Natalia: At the end of the day, it’s not that different from other actors I’ve worked with. But it was different in that I went into it knowing, like, “Oh, these actors have worked with Martin Scorsese and all these different directors that I admire.” So it was definitely, like, “Whoa, I really have to know what I’m doing here.” But of course I do know.
Dianna and Paz, both of them—we didn’t have a lot of prep days, but any day we had off, I would have them do stuff to prepare their characters. For instance, Dianna—one night I told her, “I want you to see what it’s really like to work in a strip club, so put on this wig and make up a persona.” Of course she wasn’t doing a lap dance or anything. She was dressed the part, she’d talk to the customers, and she even went up on stage and did a dance…. I think the fact that both Dianna and Paz were so willing to go there and do the research and be in that character was very important.
Create: How did the work on Bare compare with working on your web series?
Natalia: Obviously, everything happens on a bigger scale. For Bare, Alexandra and I were producing a feature together for the first time, and we really learned a lot…. The story of the script is really like the story of making the film, because we were just trying it out and saying, “OK, we can do this even though we’ve never done it before.” It was just a big learning experience for us and a wonderful challenge.
Create: And how does it feel to be featured at a major festival like Frameline?
Natalia: It’s so exciting. I lived in San Francisco for four years—I went to the San Francisco Art Institute. I loved Frameline—would go there every year. And seeing films at the Castro Theatre, which is such a beautiful theater—I don’t know if they still have an organ player before the movies?
Create: They sure do.
Natalia: That’s so great. It’s so gorgeous, and it’s such an honor to be screening there and having Bare be the closing night of the festival. We’re excited.
Create: As a filmmaker and storyteller, what inspires you? What are the stories you want to tell?

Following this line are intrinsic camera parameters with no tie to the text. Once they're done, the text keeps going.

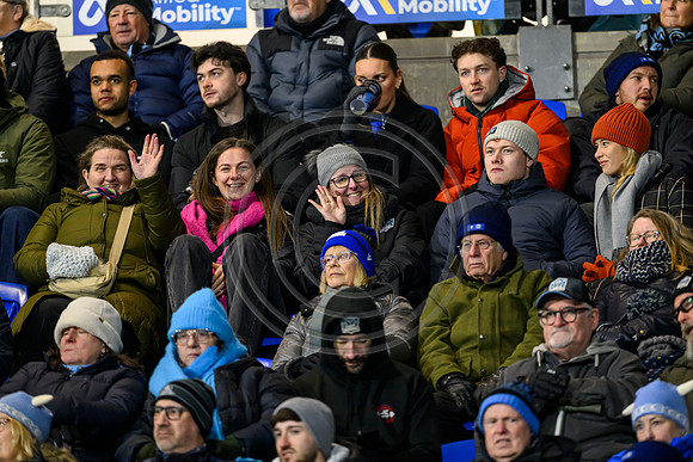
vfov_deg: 3.4
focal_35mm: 400
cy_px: 231
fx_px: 7701
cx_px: 346
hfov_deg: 5.2
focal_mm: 400
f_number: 3.2
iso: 6400
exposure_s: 1/320
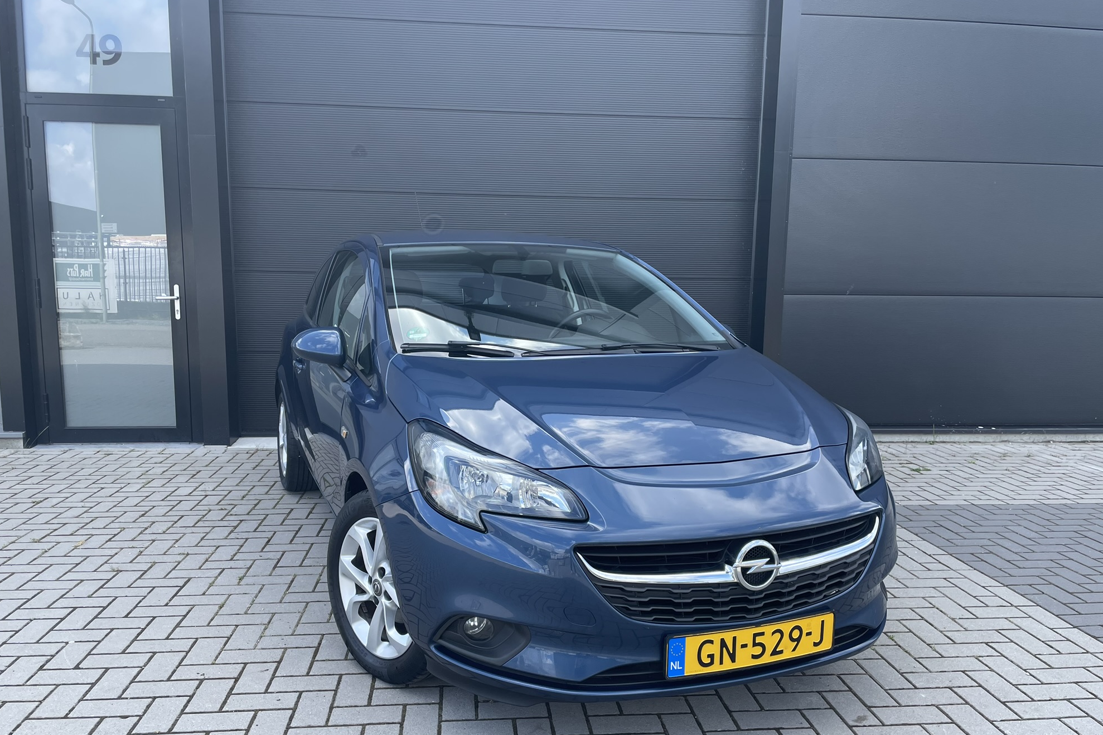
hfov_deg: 65.5
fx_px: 858
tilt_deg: -8.8
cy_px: 421
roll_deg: -0.6
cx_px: 538
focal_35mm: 28
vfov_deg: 46.3
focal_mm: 4.2
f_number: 1.6
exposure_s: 1/703
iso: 32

Natalia: At the core of it, regardless of whether it’s drama or comedy, I think it’s about human relationships, and that’s always been something I’ve been really drawn to, the psychology of how people interact and why they do the things they do. With the work that Alexandra and I have been doing together, we’re exploring themes around relationships and sexuality and spirituality—and the intersection of it all.